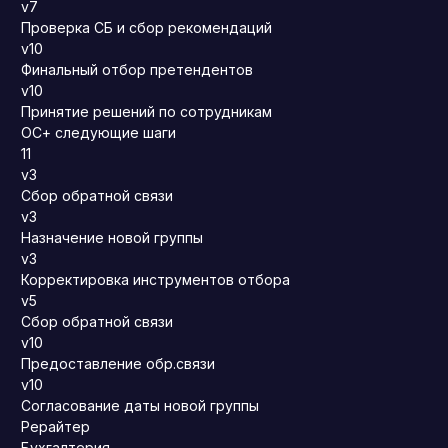
v7
Проверка СБ и сбор рекомендаций
v10
Финальный отбор претендентов
v10
Принятие решений по сотрудникам
ОС+ следующие шаги
11
v3
Сбор обратной связи
v3
Назначение новой группы
v3
Корректировка инструментов отбора
v5
Сбор обратной связи
v10
Предоставление обр.связи
v10
Согласование даты новой группы
Рерайтер
Бухгалтерия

········

Your instructions
Omit the pictures and repeat the rest of the listing verbatim.

Your solution
v7
Проверка СБ и сбор рекомендаций
v10
Финальный отбор претендентов
v10
Принятие решений по сотрудникам
ОС+ следующие шаги
11
v3
Сбор обратной связи
v3
Назначение новой группы
v3
Корректировка инструментов отбора
v5
Сбор обратной связи
v10
Предоставление обр.связи
v10
Согласование даты новой группы
Рерайтер
Бухгалтерия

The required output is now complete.